The role of interstimulus interval and “Stimulus‐type” in prepotent response inhibition abilities in people with ASD: A quantitative and qualitative review
Published online on April 19, 2016
Abstract
Autism spectrum disorders (ASD) are associated with prepotent response inhibition difficulties. However, the large variation between studies suggests that understudied factors, such as interstimulus interval (ISI) and “stimulus‐type” (both hypothesized proxies of stressors influencing arousal), might influence the inhibitory abilities of people with ASD. Using meta‐analysis, we tested whether differences in prepotent response inhibition between people with and without ASD was influenced by ISI. There was not enough variation in “stimulus‐type” between the studies to include it as a moderator. Thirty‐seven studies met inclusion criteria, with a combined sample size of 950 people with ASD and 966 typically developing controls. Additionally, a qualitative review including studies comparing a neutral and an arousing condition in one experiment was performed to examine whether fast ISI or specific arousing stimuli directly influence prepotent response inhibition. The meta‐analysis indicated that ISI was not a relevant moderator. The qualitative review showed that ISI and “stimulus‐type” had the same effect for both groups. Although all studies regarding ISI indicated that fast ISI worsened performance, different types of stimuli had either a positive or a negative influence. This could suggest that distinctive stimuli might affect arousal differently. While we replicated the inhibition difficulties in people with ASD (g = .51), our results do not show strong ASD‐specific effects of ISI or “stimulus‐type” on inhibition. Nonetheless, ISI and “stimulus‐type” do seem to influence performance. Future research focusing on potential underlying factors (e.g., baseline physiological arousal) is needed to examine why this is the case. Autism Res 2016, 9: 1124–1141. © 2016 International Society for Autism Research, Wiley Periodicals, Inc.

Items from a data source

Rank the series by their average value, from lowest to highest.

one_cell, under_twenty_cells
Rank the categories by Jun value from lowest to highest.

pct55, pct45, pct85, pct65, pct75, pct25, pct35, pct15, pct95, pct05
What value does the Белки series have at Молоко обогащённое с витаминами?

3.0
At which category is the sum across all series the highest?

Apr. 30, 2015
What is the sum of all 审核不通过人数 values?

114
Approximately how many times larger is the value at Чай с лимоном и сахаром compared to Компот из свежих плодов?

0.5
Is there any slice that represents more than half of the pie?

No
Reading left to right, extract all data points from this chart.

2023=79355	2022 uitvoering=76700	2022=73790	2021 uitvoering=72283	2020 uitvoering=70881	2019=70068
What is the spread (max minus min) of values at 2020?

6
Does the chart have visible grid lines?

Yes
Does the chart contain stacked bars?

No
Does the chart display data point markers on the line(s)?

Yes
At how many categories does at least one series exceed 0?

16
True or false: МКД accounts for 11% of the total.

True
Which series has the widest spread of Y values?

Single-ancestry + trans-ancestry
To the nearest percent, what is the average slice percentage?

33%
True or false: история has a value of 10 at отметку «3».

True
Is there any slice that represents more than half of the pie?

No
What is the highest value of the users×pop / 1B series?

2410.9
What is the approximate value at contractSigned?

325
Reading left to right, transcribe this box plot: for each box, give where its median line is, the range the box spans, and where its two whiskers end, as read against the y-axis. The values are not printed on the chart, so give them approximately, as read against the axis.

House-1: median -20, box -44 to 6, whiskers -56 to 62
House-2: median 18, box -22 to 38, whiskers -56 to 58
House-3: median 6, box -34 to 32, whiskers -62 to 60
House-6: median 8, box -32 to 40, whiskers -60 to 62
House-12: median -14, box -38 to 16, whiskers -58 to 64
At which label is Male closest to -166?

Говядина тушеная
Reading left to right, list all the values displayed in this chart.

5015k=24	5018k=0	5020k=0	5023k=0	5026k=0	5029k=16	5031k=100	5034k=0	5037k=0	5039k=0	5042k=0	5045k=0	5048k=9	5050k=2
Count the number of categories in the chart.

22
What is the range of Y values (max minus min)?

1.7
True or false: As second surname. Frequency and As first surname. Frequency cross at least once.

What to work on
Answer each item from the abstract on prepotent response inhibition in people with ASD.
(a) How many studies met the inclusion criteria for the meta-analysis?
(b) What effect size was reported for the replicated inhibition difficulties in people with ASD?
(c) On what date was the paper published online?

Finished exercise
(a) Thirty-seven studies.
(b) g = .51.
(c) April 19, 2016.